The Italians, then, should curb their enthusiasm. Xi views not just Italy but the whole of southern Europe as the soft underbelly of the West. The Chinese have bought into the Greek port of Piraeus. Portugal has been looped into China’s economic plans with the development of the Atlantic container port of Sines. In Italy, ports like Trieste and Palermo are of interest. A memorandum of understanding sets out plans to build roads, bridges, air hubs and telecoms networks. The Beijing-led Asian Infrastructure Investment Bank would fork out the loans.
The head of the League, Matteo Salvini, the moving force behind the Italian government, may well be thinking: what’s not to like? Cash, jobs, and a snub to Brussels. But the fact is he has been drawn into a giant exercise in manipulation. The combined GDP of the United States and the European Union was about $36 trillion in 2017, almost triple that of China. The GDP of the EU alone comes to $17.3 trillion, still well ahead of China. Crucially though, China has a GDP six times that of Italy.
The Xi strategy is thus in the first place to sow as much division as possible between Washington and the EU, and then play on the dissension within Europe itself. It wins its battles one country at a time, picking off those hungry for bilateral investment. The Belt and Road initiative is not a new version of the Marshall Plan but a device that allows China to peel the onion of the West layer by layer. On Xi’s visit to France later this week, he will present himself as a natural partner of Emmanuel Macron in upholding multilateral diplomacy against the encroachments of the Trump administration. Actually, he wants to neutralise Macron in the internal EU debate about whether China is a systemic rival or a strategic partner.
The European Commission imagines that it can somehow bridge the differences in the EU, perhaps before a European-China summit scheduled next month. Europe, though, is split on issues like the use of Huawei kit in upgrading to 5G. The Trump team warns of the security threat that could be planted by the Chinese as Europe moves towards the next stage of the telecoms revolution but the American line is not holding, not even within traditionally Atlanticist intelligence communities.
Germany, absurdly, says it will seek a no-spying guarantee from China before adopting Chinese equipment. Britain, which has the longest experience in scrutinising Huawei, seems to believe it can “manage” the risk. Chinese whisperers briefing ahead of the Xi visit hint that the US president may settle the trade dispute with Beijing more quickly than expected, and the campaign against Huawei will thus become less charged. The result: EU states who have declared against Huawei could be left dangling in the wind.
So it is that Xi sees opportunities for mischief in the messy disorder of Europe. Every EU member state now has influential pro-Beijing placemen. Every pitstop on Xi’s short trip this week presents a chance to weaken western bonds. He will visit the Vatican for example and hold out the prospect of better conditions for Catholics in China; he will also urge the Vatican to end its diplomatic relations with Taiwan. If the Vatican agreed it would be a big win for Xi.

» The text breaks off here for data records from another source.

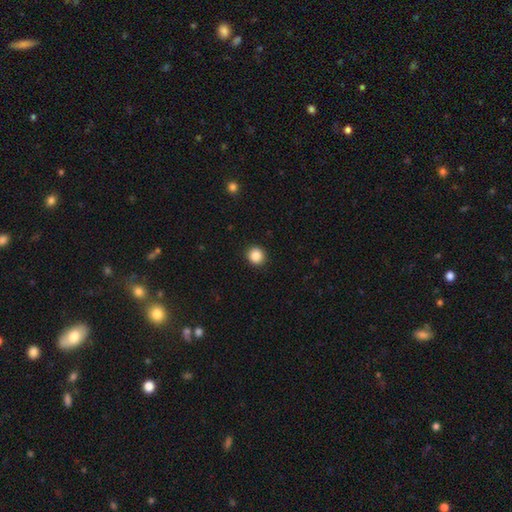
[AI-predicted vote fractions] Q: Smooth or featured?
A: smooth (87%); runner-up: star or artifact (10%)
Q: How rounded?
A: round (91%); runner-up: in between (8%)
Q: Merging?
A: none (93%); runner-up: minor disturbance (5%)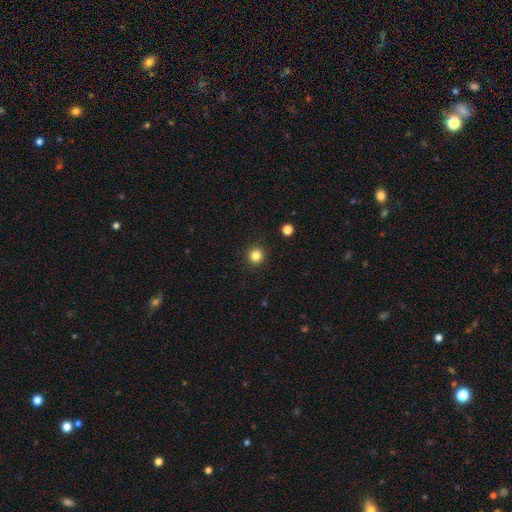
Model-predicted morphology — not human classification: type=smooth (83%); roundness=round (95%); merging=none (92%).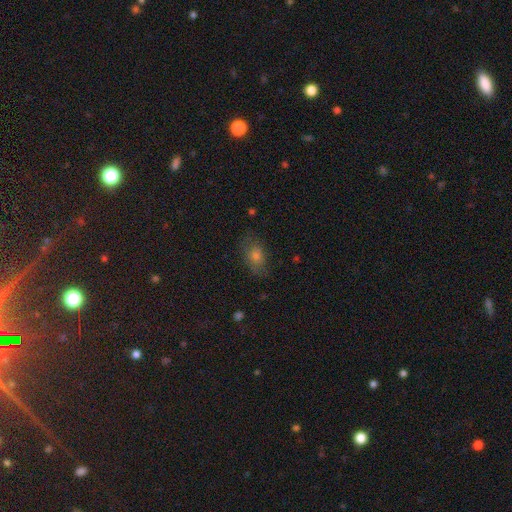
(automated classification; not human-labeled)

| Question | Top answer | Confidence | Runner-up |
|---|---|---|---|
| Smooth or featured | smooth | 60% | featured or disk (21%) |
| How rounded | in between | 78% | round (18%) |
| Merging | none | 74% | minor disturbance (19%) |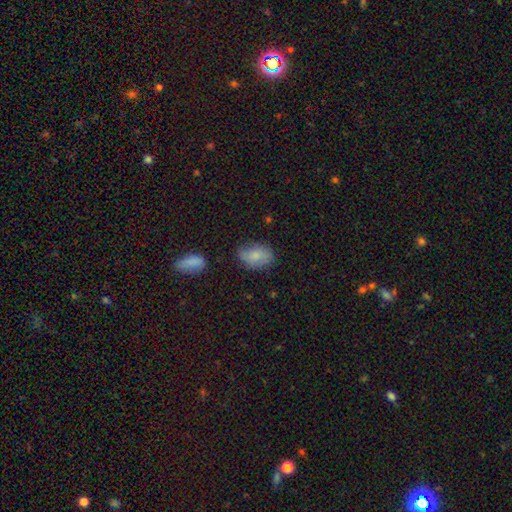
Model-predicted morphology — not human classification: Smooth or featured?
  - smooth: 75% *
  - featured or disk: 17%
  - star or artifact: 8%
How rounded?
  - in between: 86% *
  - round: 12%
  - cigar-shaped: 2%
Merging?
  - none: 62% *
  - minor disturbance: 28%
  - major disturbance: 7%
  - merger: 3%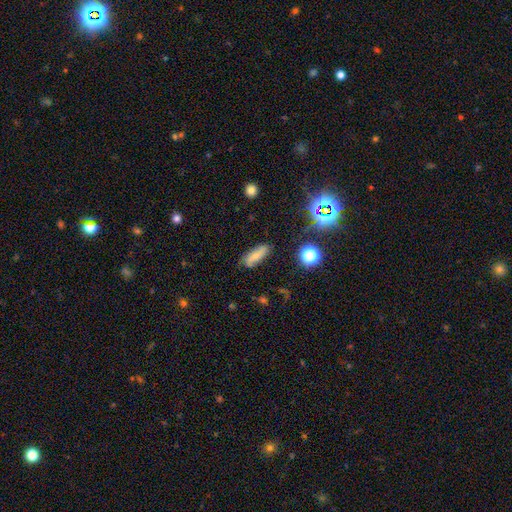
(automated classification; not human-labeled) Smooth or featured: smooth — 55% (featured or disk — 33%)
How rounded: in between — 61% (cigar-shaped — 34%)
Merging: none — 74% (minor disturbance — 19%)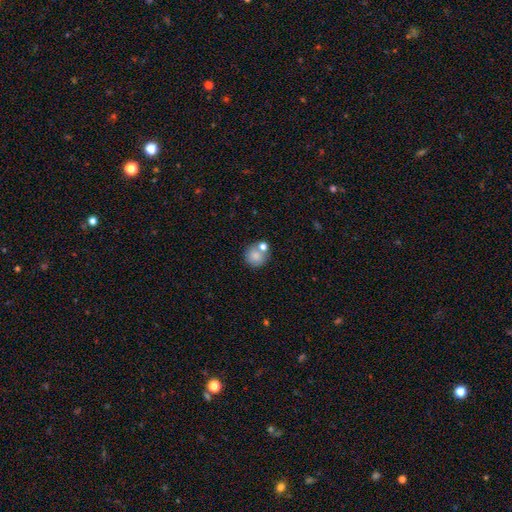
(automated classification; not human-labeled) Smooth or featured? smooth (81%)
How rounded? round (89%)
Merging? none (62%)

That’s crude transactionalist policy, not the act of a statesman.
Italy and others who are being played in this elaborate game of divide-and-rule need to resist the flattering embrace of the strongman. Xi, like Vladimir Putin, appears strong only as long as he can make the case that the West has grown flaccid, unable to defend its traditional grip on the process of globalisation. The Chinese leader demands from his European admirers a leap of faith: that he can supply an answer to the failings of the liberal order. Despite the undoubted strengths of the Chinese economy, this is largely a sham.
If Xi were really a confident visionary, he wouldn’t be so actively trying to sabotage the West. He would devote his energy to solving China’s huge social problems. As the Italians found out long ago, just making the trains run on time doesn’t equate to good governance.